Contrast Parker’s vision of America with that of Alexander Stephens, Vice-President of the Confederate States in 1861:
The prevailing ideas….at the time of the formation of the old Constitution were, that the enslavement of the African was in violation of the laws of nature; that it was wrong in principle, socially, morally and politically….Those ideas, however, were fundamentally wrong. They rested upon the assumption of the equality of races. This was an error. It was a sandy foundation, and the idea of a Government built upon it-when the “storm came and the wind blew, it fell.”…..Our new Government is founded upon exactly the opposite ideas; its foundations are laid, its cornerstone rests, upon the great truth that the negro is not equal to the white man; that slavery, subordination to the superior race, is his natural and moral condition. This, our new Government, is the first, in the history of the world, based upon this great physical, philosophical, and moral truth……

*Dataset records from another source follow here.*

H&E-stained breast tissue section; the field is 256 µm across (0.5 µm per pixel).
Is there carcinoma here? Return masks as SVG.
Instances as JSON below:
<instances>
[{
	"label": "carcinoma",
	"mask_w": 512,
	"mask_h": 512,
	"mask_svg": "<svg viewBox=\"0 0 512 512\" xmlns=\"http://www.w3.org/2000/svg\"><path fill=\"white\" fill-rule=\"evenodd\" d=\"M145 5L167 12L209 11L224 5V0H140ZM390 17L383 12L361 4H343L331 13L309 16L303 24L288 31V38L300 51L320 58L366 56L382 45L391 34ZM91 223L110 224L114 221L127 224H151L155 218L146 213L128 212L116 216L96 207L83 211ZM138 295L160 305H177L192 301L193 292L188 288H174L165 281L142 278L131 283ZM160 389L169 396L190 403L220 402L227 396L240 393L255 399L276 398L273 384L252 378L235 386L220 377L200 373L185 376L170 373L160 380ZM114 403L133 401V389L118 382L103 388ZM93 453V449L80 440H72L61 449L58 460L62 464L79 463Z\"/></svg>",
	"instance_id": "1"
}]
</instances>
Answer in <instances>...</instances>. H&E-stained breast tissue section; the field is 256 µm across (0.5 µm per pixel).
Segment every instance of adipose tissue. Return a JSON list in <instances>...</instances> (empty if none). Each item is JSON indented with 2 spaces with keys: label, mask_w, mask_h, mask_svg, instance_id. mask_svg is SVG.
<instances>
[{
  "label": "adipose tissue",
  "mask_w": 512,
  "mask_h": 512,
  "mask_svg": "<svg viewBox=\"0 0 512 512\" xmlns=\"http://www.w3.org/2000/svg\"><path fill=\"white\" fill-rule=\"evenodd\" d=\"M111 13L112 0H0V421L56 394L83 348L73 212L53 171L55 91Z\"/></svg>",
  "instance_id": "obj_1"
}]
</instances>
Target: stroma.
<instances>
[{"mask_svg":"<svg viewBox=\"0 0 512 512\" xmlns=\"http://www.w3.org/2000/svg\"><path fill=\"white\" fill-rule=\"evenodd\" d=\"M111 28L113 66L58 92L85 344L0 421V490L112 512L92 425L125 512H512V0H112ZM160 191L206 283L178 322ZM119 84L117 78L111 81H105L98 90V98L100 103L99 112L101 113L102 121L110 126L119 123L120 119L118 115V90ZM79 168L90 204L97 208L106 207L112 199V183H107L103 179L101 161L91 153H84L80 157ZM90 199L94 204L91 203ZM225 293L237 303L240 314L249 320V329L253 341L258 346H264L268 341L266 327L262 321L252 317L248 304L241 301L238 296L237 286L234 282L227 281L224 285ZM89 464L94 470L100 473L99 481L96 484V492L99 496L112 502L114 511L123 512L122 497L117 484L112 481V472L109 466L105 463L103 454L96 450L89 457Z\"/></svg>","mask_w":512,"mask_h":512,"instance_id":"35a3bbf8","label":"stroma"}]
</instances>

Many Governments have been founded upon the principles of certain classes; but the classes thus enslaved, were of the same race, and in violation of the laws of nature. Our system commits no such violation of nature’s laws. The negro by nature, or by the curse against Canaan, is fitted for that condition which he occupies in our system. The architect, in the construction of buildings, lays the foundation with the proper material-the granite-then comes the brick or the marble. The substratum of our society is made of the material fitted by nature for it, and by experience we know that it is the best, not only for the superior but for the inferior race, that it should be so. It is, indeed, in conformity with the Creator. It is not for us to inquire into the wisdom of His ordinances or to question them. For His own purposes He has made one race to differ from another, as He has made “one star to differ from another in glory.”
The great objects of humanity are best attained, when conformed to his laws and degrees [sic], in the formation of Governments as well as in all things else. Our Confederacy is founded upon principles in strict conformity with these laws. This stone which was rejected by the first builders “is become the chief stone of the corner” in our new edifice. Read more here.
I am not one to argue over the “purposes of the Creator.” I do, however, believe that Parker was correct in his contention that “freedom” was and continues to be an “American idea.” Stephens believed that the Northern “crusade against our institutions [slavery] would ultimately fail.” In that, he was incorrect. The last few days there has been quite an exchange of comments at Brooks Simpson’s Crossroads. He has drawn the ire of some people who still, after nearly 150 years, refuse to acknowledge that the American idea triumphed in the Civil War, and, despite their hatred of it, the American idea will continue long after they are gone.